Ashley, a woman trying to discover more about her birth mother in Sena Pueblo, is a heroine who just cannot stay put when the hero tells her to. When he tells her to stay put while he sneaks off to investigate a noise, she’ll happily sneak off after him. Frankly, I think she’s an accident waiting to happen. While Ms York thankfully doesn’t have Ashley becoming a liability to Luke – Ashley comes close at one point in the story, though – I find myself cringing every time Ashley behaves like this fearless wide-eyed Nancy Drew with no common sense. Between her fearless charging into danger and Luke’s permanent sneer, I feel as if I’m reading a dime novel of some sort.

Ann Voss Peterson continues the mystery in Tom, in which we have Luke’s buddy Tom Lahi, a lawyer, sparring wits and later tongues with Jessie Gardner, the FBI agent who is in town to investigate Joe’s death. This is the best of the three stories because Tom and Jessie are the characters that come closest to attaining two-dimensional depths. They don’t sneer or do anything stupid here. This is a short and enjoyable story. In this anthology, that means this story is pure gold compared to the other two.

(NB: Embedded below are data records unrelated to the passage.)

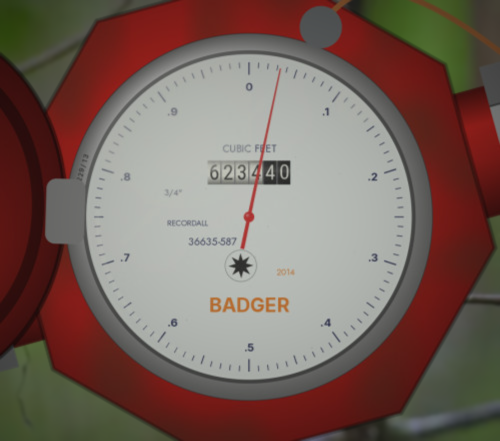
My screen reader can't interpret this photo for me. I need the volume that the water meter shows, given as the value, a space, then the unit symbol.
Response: 623440.03 ft³
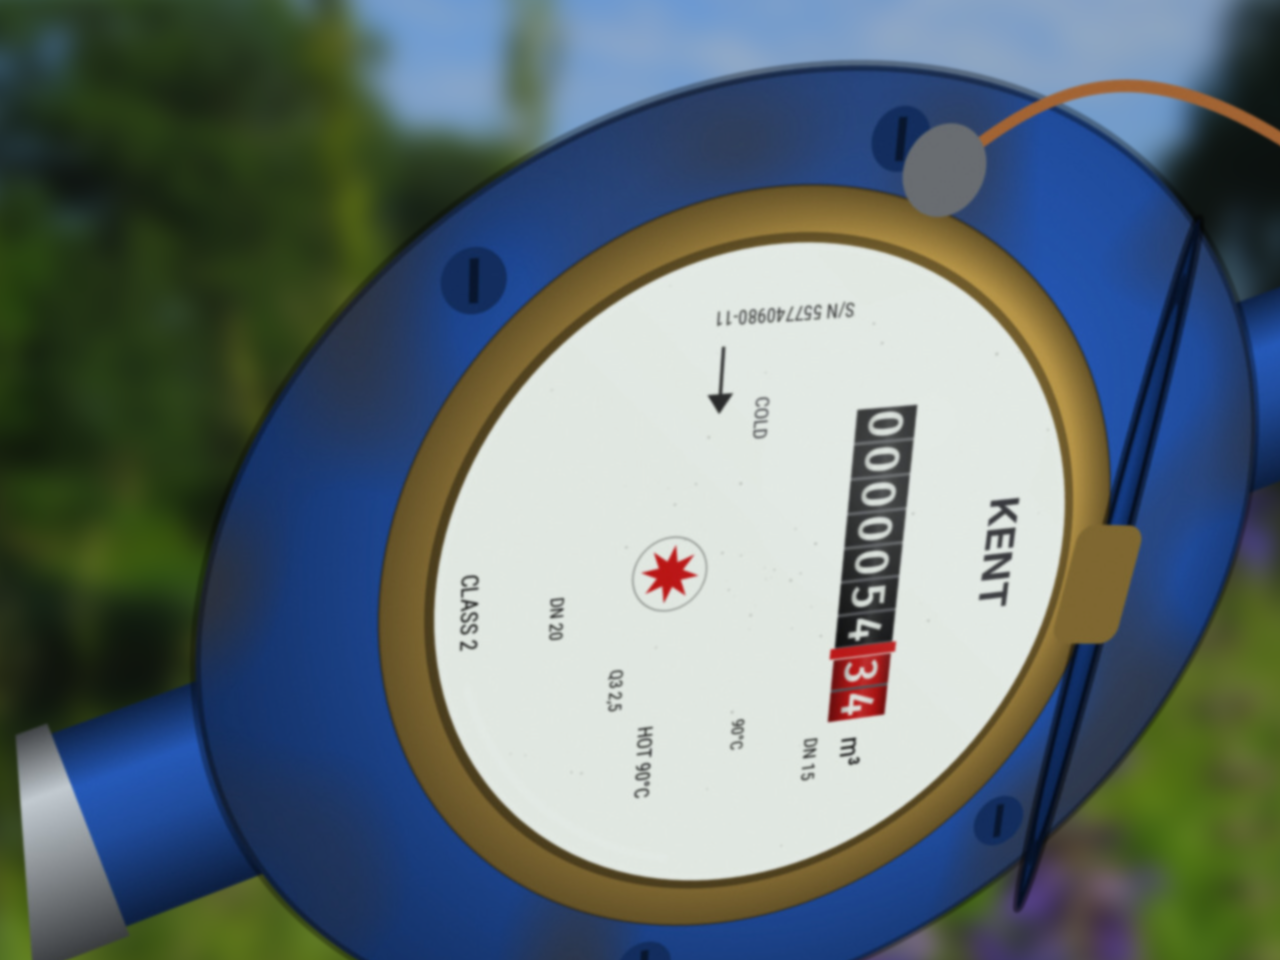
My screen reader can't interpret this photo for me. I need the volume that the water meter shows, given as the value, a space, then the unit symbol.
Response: 54.34 m³
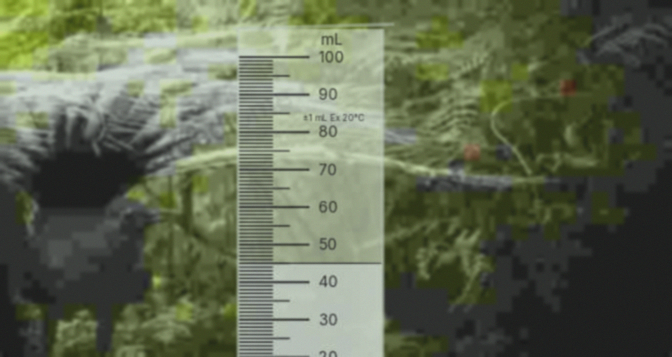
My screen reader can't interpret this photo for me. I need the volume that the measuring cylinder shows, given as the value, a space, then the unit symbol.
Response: 45 mL
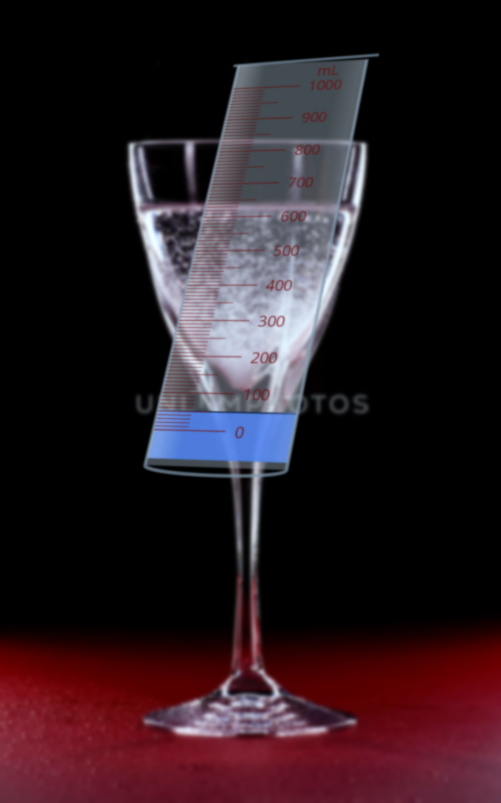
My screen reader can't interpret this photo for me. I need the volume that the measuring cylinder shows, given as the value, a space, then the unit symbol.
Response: 50 mL
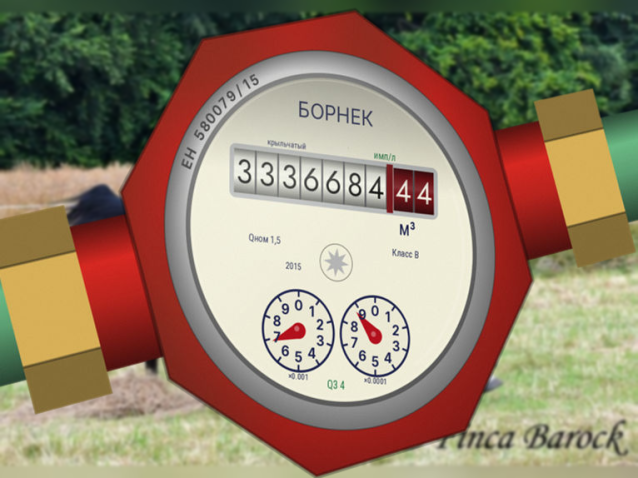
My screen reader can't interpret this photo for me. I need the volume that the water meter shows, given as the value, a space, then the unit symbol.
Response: 3336684.4468 m³
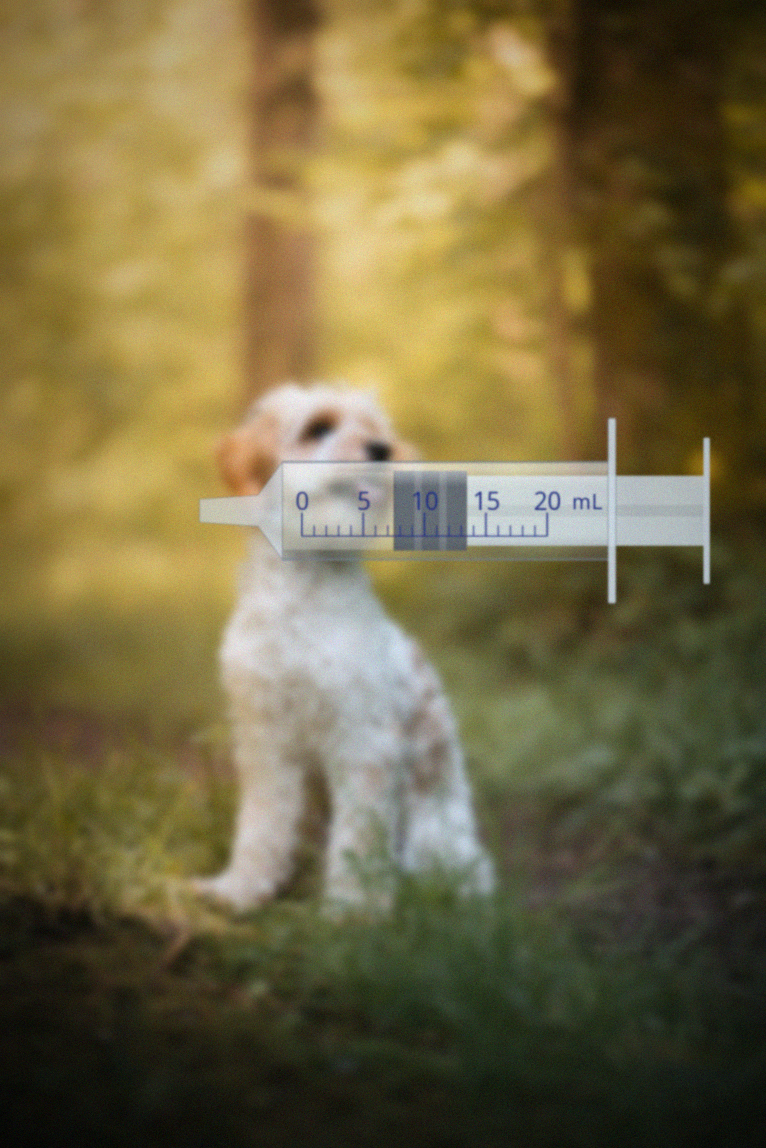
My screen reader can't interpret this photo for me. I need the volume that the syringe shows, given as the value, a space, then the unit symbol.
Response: 7.5 mL
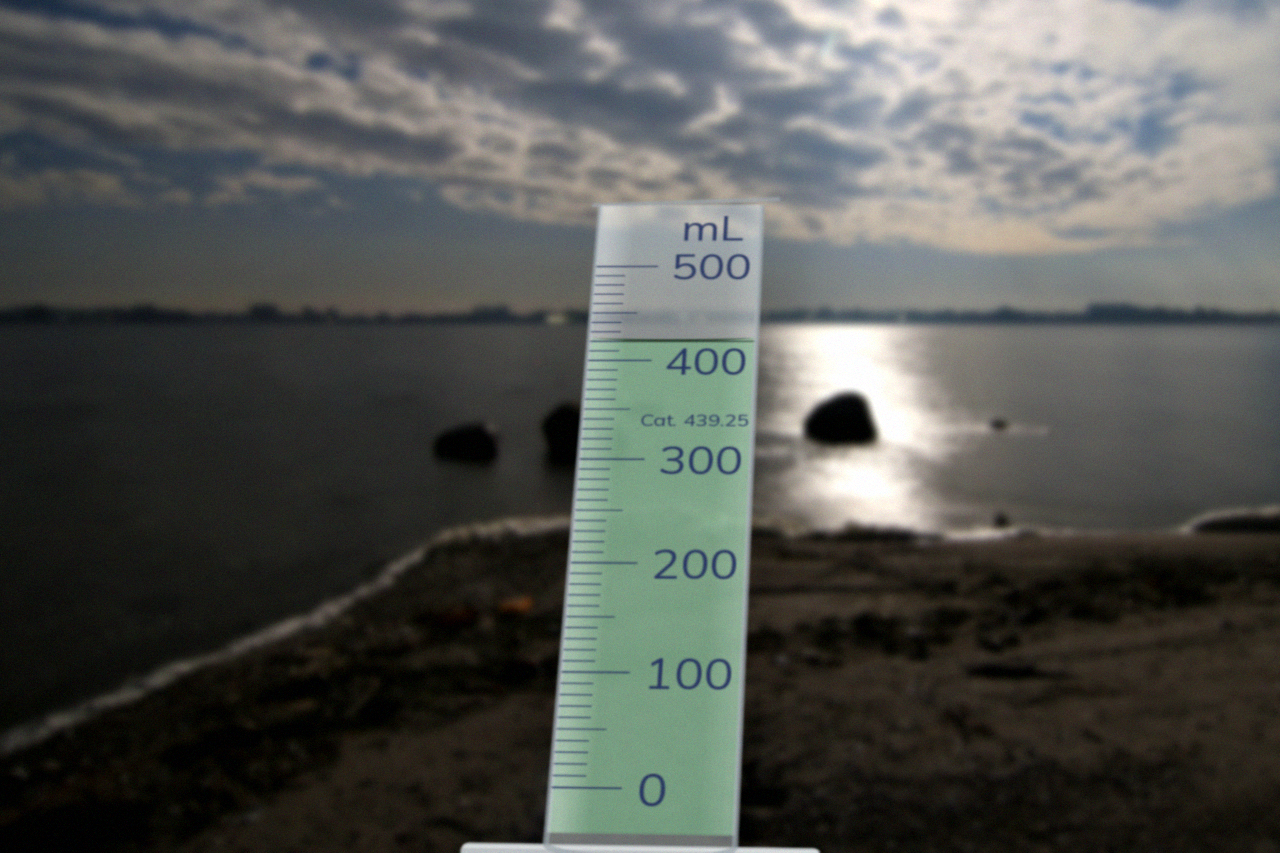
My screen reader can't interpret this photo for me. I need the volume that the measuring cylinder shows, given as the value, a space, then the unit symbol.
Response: 420 mL
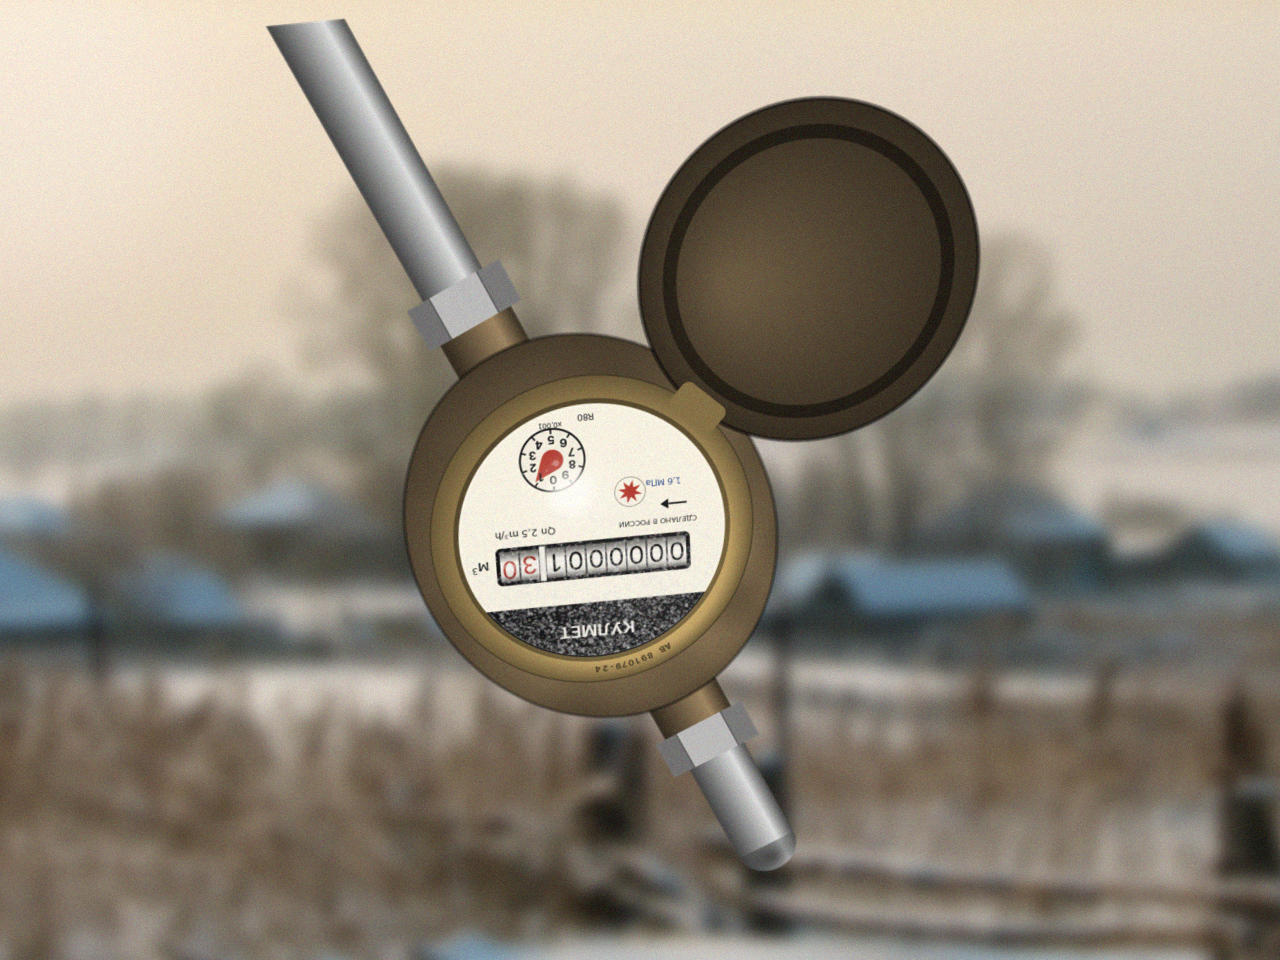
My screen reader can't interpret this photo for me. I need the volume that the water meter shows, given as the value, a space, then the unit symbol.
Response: 1.301 m³
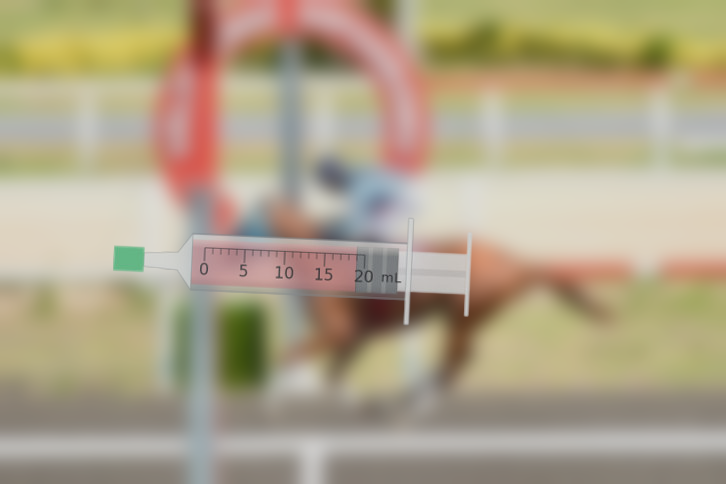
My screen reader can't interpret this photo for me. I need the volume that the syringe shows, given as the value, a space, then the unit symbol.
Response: 19 mL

Patricia Rosemoor’s Rico is the worst story of the three. Rico Tafoya, a rich art gallery owner and friend of the other two men, is just like Luke in that he too has a permanent sneer on his face. The vapid heroine Charlotte Reyna, on the other hand, is like those stupid heroines in horror movies. You probably have seen a few of those movies, I’m sure, where these heroines know that a great evil is coming but when they try to tell the cops about the great evil, they babble and shriek and come off like a nutcase so nobody believes them. Charlotte is that kind of heroine. She seems to be an entirely visceral creature, basing her decisions purely on how she feels about something.

Also, the story disappointingly ends with the revelation that the villain is… still a nonentity by the time this fellow is revealed. It is hard not to feel cheated when I learn that the villain turns out to be Just Some Crazy Bad Guy, especially after all that build up in the three stories.

Desert Sons has only one story that I’d consider worth a second reading. Talk about a dry spell.